— Exercise objective —
Copy the items below exactly as they appear, starting at their first line and ending at the line that contains "Hot Dawg Fork Flower".

— Records provided —
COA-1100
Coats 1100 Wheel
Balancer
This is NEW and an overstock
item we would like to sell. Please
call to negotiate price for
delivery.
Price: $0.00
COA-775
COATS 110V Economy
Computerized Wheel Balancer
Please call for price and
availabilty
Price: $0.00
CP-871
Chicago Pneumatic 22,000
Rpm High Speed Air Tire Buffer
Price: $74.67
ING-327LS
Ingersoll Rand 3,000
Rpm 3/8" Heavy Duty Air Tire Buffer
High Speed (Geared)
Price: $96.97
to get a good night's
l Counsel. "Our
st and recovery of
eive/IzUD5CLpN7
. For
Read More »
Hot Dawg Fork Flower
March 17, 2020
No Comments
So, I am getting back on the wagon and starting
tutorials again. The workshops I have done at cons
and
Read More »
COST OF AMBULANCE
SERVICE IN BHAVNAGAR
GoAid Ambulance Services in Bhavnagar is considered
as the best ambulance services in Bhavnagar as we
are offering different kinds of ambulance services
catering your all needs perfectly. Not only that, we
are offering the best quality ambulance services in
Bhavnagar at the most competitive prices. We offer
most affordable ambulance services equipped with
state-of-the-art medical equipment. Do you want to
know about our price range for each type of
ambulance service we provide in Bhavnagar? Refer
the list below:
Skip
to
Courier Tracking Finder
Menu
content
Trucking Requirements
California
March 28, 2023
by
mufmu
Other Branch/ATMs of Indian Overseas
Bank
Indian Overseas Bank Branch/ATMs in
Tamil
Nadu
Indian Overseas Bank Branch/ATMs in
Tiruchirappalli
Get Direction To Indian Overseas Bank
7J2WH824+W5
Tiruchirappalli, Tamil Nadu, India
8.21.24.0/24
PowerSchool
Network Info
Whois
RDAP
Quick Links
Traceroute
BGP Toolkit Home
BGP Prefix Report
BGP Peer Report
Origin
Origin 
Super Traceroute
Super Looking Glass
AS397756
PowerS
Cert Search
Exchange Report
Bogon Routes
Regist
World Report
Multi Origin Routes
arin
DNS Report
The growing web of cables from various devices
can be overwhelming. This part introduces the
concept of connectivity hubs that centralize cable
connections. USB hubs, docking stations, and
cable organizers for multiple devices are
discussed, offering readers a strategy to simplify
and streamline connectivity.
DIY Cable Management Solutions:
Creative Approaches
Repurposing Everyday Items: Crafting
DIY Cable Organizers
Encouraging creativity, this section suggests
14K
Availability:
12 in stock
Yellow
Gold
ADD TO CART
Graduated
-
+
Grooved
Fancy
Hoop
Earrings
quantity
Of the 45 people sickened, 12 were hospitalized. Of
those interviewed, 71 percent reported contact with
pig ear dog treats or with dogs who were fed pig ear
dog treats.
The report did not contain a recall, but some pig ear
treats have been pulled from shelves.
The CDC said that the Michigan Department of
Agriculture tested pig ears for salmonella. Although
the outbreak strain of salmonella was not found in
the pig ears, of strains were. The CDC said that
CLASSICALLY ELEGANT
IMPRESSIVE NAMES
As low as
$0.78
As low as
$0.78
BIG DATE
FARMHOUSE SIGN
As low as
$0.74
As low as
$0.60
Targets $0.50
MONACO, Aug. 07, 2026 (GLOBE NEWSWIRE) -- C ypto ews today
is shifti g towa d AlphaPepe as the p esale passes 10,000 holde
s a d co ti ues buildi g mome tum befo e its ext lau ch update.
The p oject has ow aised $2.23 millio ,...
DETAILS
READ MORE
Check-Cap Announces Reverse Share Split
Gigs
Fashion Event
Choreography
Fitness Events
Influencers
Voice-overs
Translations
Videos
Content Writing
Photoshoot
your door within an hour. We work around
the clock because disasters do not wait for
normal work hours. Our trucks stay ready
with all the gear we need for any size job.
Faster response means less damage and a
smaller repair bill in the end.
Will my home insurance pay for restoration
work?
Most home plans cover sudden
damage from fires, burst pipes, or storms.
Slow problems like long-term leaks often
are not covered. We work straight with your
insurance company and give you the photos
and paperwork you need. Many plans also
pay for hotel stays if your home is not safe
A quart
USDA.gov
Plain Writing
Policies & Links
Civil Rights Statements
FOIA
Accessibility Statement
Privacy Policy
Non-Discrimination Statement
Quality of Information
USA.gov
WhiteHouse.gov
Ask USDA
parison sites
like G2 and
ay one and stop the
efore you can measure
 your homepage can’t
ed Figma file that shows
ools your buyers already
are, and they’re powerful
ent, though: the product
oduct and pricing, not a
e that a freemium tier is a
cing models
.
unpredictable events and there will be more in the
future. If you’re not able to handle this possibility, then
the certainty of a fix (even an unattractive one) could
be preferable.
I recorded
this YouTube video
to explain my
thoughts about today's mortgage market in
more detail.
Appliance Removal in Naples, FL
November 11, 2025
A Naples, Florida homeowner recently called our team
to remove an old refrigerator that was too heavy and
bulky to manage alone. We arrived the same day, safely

— Expected answer —
COA-1100
Coats 1100 Wheel
Balancer
This is NEW and an overstock
item we would like to sell. Please
call to negotiate price for
delivery.
Price: $0.00
COA-775
COATS 110V Economy
Computerized Wheel Balancer
Please call for price and
availabilty
Price: $0.00
CP-871
Chicago Pneumatic 22,000
Rpm High Speed Air Tire Buffer
Price: $74.67
ING-327LS
Ingersoll Rand 3,000
Rpm 3/8" Heavy Duty Air Tire Buffer
High Speed (Geared)
Price: $96.97
to get a good night's
l Counsel. "Our
st and recovery of
eive/IzUD5CLpN7
. For
Read More »
Hot Dawg Fork Flower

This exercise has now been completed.